Ma le beneducate scaramucce non bastano da sole a salvare la recita parrocchiale. Non è Pirandello, non è Ionesco, non è Cechov, non si ride, non si piange, non si prova emozione. Mancano le parole per dirlo, manca la profondità e anche la prospettiva; c’è respiro corto, sguardo corto, braccino corto. Macché stay hungry stay foolish, quei due non fanno intravvedere nessuna visione, nessuna cima che svetta; sono normali, terra terra (più che terrestri). Sono come quell’evocato tacchino sul tetto: non volano.
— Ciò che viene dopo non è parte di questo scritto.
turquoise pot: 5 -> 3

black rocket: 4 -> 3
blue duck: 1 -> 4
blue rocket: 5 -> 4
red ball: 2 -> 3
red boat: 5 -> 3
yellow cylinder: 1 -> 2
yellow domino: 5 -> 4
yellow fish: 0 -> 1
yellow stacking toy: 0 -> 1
Va bene non hanno utopie, non hanno ideologie, va bene, niente futura umanità, niente cose facili difficili da fare, niente Secolo breve, niente ideali; va bene, ma alzare lo sguardo su un orizzonte più su del livello del mare, almeno si potrebbe fare?
Ma no, qui ci si ferma – per carità va bene! – al patto di ferro di «non mettersi le dita nel naso»; e al massimo di «non fare la fine del pollo». Più che politici, ragionieri, contabili, capi di condominio. La parola socialismo è stata pronunciata una sola volta, di sfuggita, dall’ex ex ex comunista Bersani. Che, magari per ricordare il suo passato rosso là nell’Emilia rossa, non ha trovato di meglio che rievocare quella volta che ha partecipato al famoso sciopero dei chierichetti, quello che ha fatto tanto arrabbiare il suo amato parroco, «al quale chiedo scusa lassù dove è ora». Touché (gli operai dell’Ilva possono attendere).
Ci dispiace. La ipertrofica, assordante, servile copertura mediatica (qualche grande giornale vi ha dedicato diverse pagine al giorno, impegnando firme e Grandi Firme, e all’uopo si sono generosamente spese a ripetizione Sky, Rai, Ballarò, Fazio, Porta a Porta ecc), forse ha prodotto una illusione ottica collettiva, inducendoci a credere di aver vissuto un evento eccezionale, un illuminante esercizio di alta democrazia.
In verità, a ben guardare, ci è stato detto ben poco sia del partito, sia del programma, sia del governo che verrà (con buona pace di Casini). Né il “Duel" è valso, a ben guardare, a dare senso allo stesso ballottaggio in fieri, dal momento che esso è già stato praticamente deciso da Vendola, visto che farà dirottare i suoi voti su Bersani.
E infine, a ben guardare, non ha reso neppure un buon servizio alla politica: la quale anche dopo “Il Duel" è rimasta come prima: con la p minuscola.